My big problem is whether or not to call Gold a literary novel. I don't think it is but I think that says more what is wrong with literary novels than what's wrong with this book because I don't think there is anything wrong with this book. It is not a book I would have bought purely because of how it's been marketed; it looks like a holiday read (especially the misleading cover of the 2008 B-format reprint which is what I was sent) which again says more about me than it does about the book.
So is Miyuki Woodward going to become a literary icon, a Welsh Holden Caulfield? No. Nor would she expect to be. She won't be the next Bridget Jones either. The book will run its course, go out of print and she'll be forgotten. The thing is, I don't think she should be, not yet.

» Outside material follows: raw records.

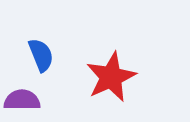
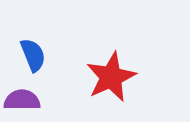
blue semicircle: moved 8 px left
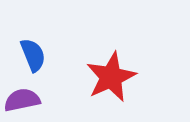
purple semicircle: rotated 12 degrees counterclockwise
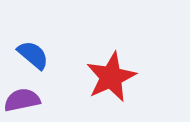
blue semicircle: rotated 28 degrees counterclockwise
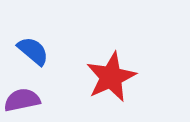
blue semicircle: moved 4 px up
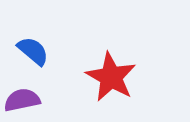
red star: rotated 18 degrees counterclockwise
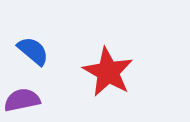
red star: moved 3 px left, 5 px up
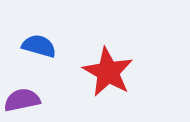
blue semicircle: moved 6 px right, 5 px up; rotated 24 degrees counterclockwise
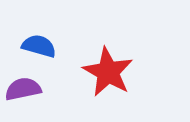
purple semicircle: moved 1 px right, 11 px up
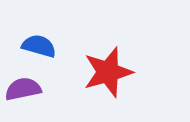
red star: rotated 27 degrees clockwise
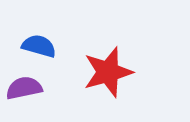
purple semicircle: moved 1 px right, 1 px up
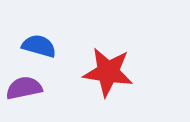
red star: rotated 24 degrees clockwise
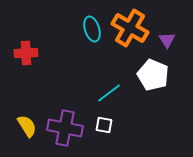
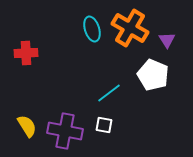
purple cross: moved 3 px down
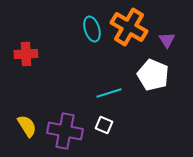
orange cross: moved 1 px left, 1 px up
red cross: moved 1 px down
cyan line: rotated 20 degrees clockwise
white square: rotated 12 degrees clockwise
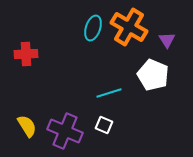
cyan ellipse: moved 1 px right, 1 px up; rotated 35 degrees clockwise
purple cross: rotated 12 degrees clockwise
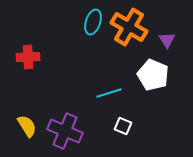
cyan ellipse: moved 6 px up
red cross: moved 2 px right, 3 px down
white square: moved 19 px right, 1 px down
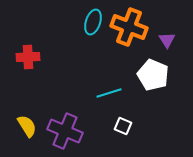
orange cross: rotated 9 degrees counterclockwise
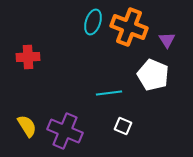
cyan line: rotated 10 degrees clockwise
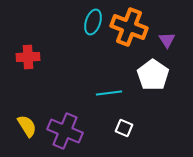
white pentagon: rotated 12 degrees clockwise
white square: moved 1 px right, 2 px down
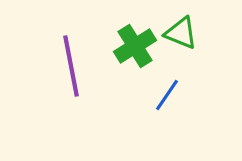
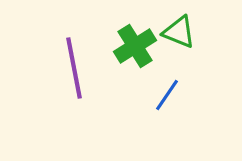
green triangle: moved 2 px left, 1 px up
purple line: moved 3 px right, 2 px down
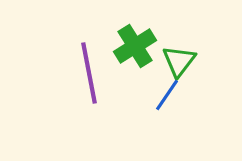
green triangle: moved 29 px down; rotated 45 degrees clockwise
purple line: moved 15 px right, 5 px down
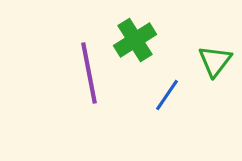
green cross: moved 6 px up
green triangle: moved 36 px right
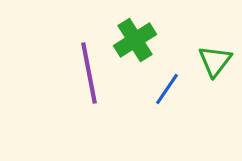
blue line: moved 6 px up
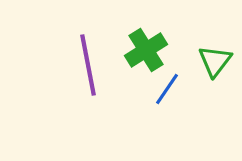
green cross: moved 11 px right, 10 px down
purple line: moved 1 px left, 8 px up
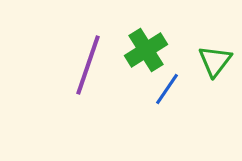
purple line: rotated 30 degrees clockwise
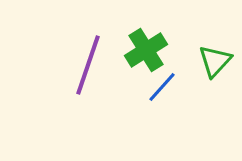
green triangle: rotated 6 degrees clockwise
blue line: moved 5 px left, 2 px up; rotated 8 degrees clockwise
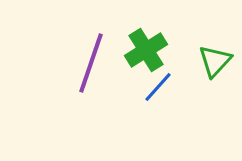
purple line: moved 3 px right, 2 px up
blue line: moved 4 px left
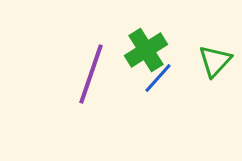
purple line: moved 11 px down
blue line: moved 9 px up
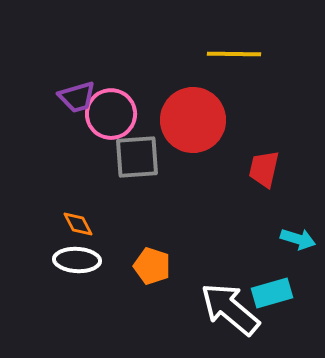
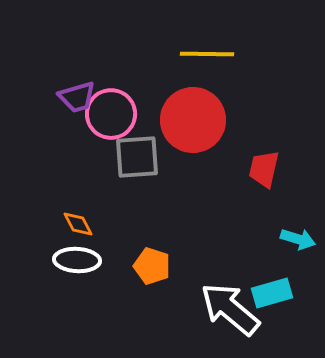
yellow line: moved 27 px left
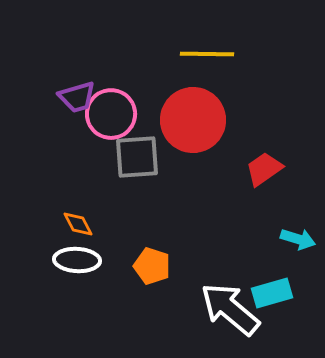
red trapezoid: rotated 42 degrees clockwise
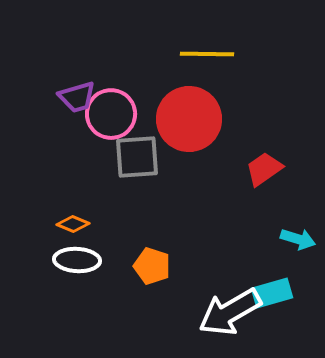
red circle: moved 4 px left, 1 px up
orange diamond: moved 5 px left; rotated 40 degrees counterclockwise
white arrow: moved 3 px down; rotated 70 degrees counterclockwise
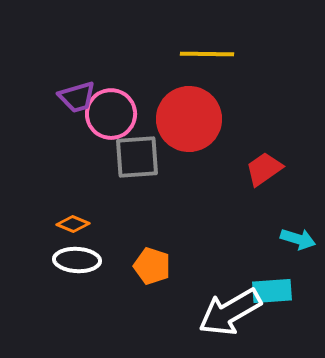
cyan rectangle: moved 2 px up; rotated 12 degrees clockwise
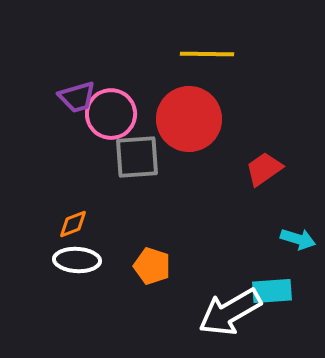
orange diamond: rotated 44 degrees counterclockwise
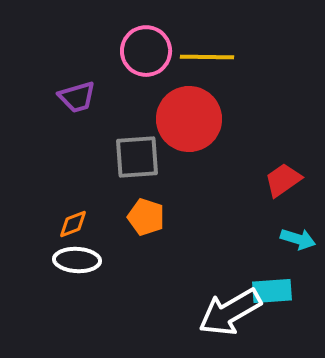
yellow line: moved 3 px down
pink circle: moved 35 px right, 63 px up
red trapezoid: moved 19 px right, 11 px down
orange pentagon: moved 6 px left, 49 px up
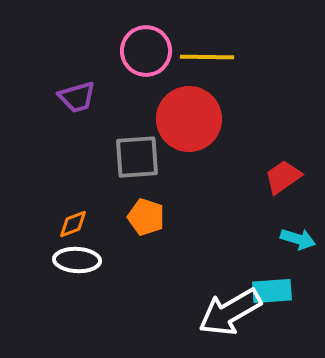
red trapezoid: moved 3 px up
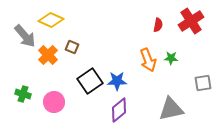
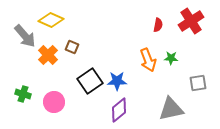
gray square: moved 5 px left
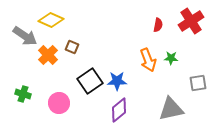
gray arrow: rotated 15 degrees counterclockwise
pink circle: moved 5 px right, 1 px down
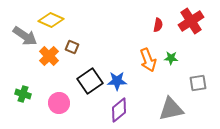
orange cross: moved 1 px right, 1 px down
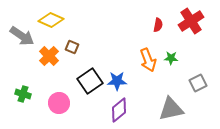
gray arrow: moved 3 px left
gray square: rotated 18 degrees counterclockwise
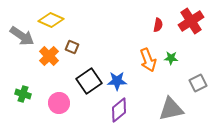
black square: moved 1 px left
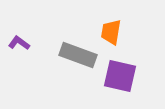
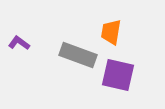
purple square: moved 2 px left, 1 px up
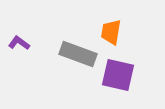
gray rectangle: moved 1 px up
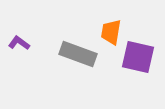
purple square: moved 20 px right, 18 px up
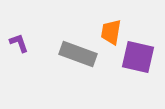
purple L-shape: rotated 35 degrees clockwise
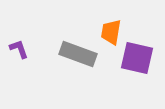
purple L-shape: moved 6 px down
purple square: moved 1 px left, 1 px down
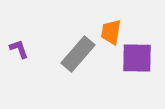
gray rectangle: rotated 69 degrees counterclockwise
purple square: rotated 12 degrees counterclockwise
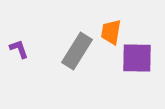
gray rectangle: moved 1 px left, 3 px up; rotated 9 degrees counterclockwise
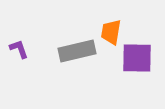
gray rectangle: rotated 45 degrees clockwise
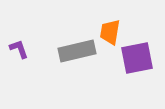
orange trapezoid: moved 1 px left
purple square: rotated 12 degrees counterclockwise
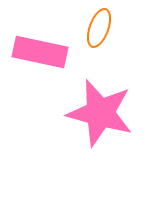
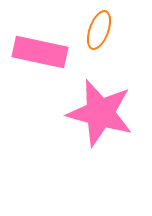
orange ellipse: moved 2 px down
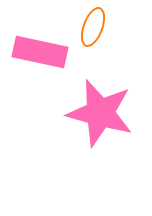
orange ellipse: moved 6 px left, 3 px up
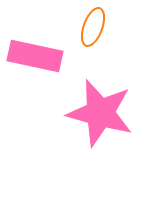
pink rectangle: moved 5 px left, 4 px down
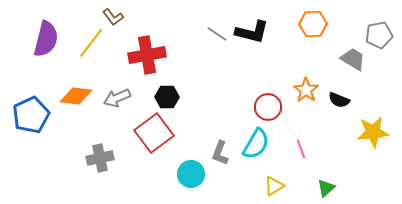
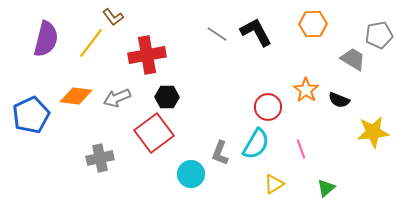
black L-shape: moved 4 px right; rotated 132 degrees counterclockwise
yellow triangle: moved 2 px up
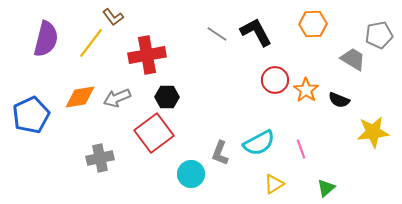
orange diamond: moved 4 px right, 1 px down; rotated 16 degrees counterclockwise
red circle: moved 7 px right, 27 px up
cyan semicircle: moved 3 px right, 1 px up; rotated 32 degrees clockwise
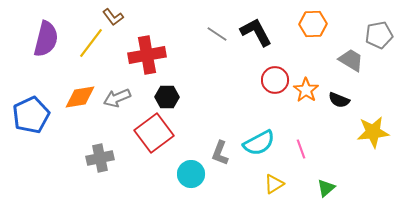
gray trapezoid: moved 2 px left, 1 px down
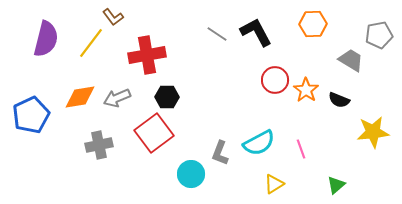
gray cross: moved 1 px left, 13 px up
green triangle: moved 10 px right, 3 px up
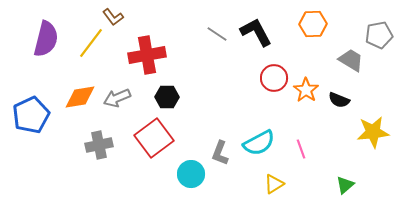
red circle: moved 1 px left, 2 px up
red square: moved 5 px down
green triangle: moved 9 px right
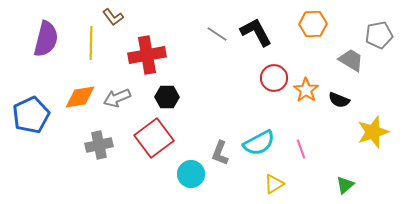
yellow line: rotated 36 degrees counterclockwise
yellow star: rotated 12 degrees counterclockwise
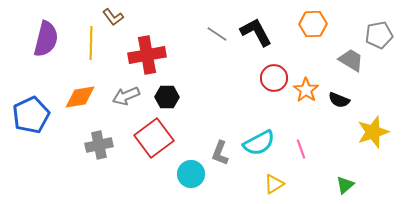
gray arrow: moved 9 px right, 2 px up
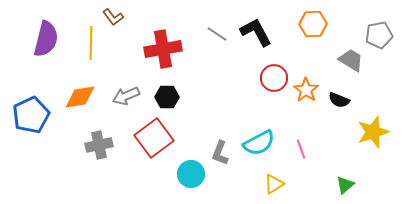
red cross: moved 16 px right, 6 px up
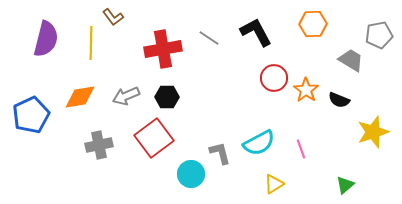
gray line: moved 8 px left, 4 px down
gray L-shape: rotated 145 degrees clockwise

Rhodes despite having a Welsh surname and living in Edinburgh is actually an English writer. One of Granta magazine's Best of Young British Novelists 2003, his novel Timoleon Vieta Come Home won the Authors' Club First Novel Award and was shortlisted for the Mail on Sunday/John Llewellyn Rhys Prize.
Born in 1972 he has worked in various jobs including stockroom assistant in a bookshop and teaching in Ho Chi Minh City. He says that 1980's band The Smiths are "still the soundtrack to my life – I can't work out if they saved it or ruined it".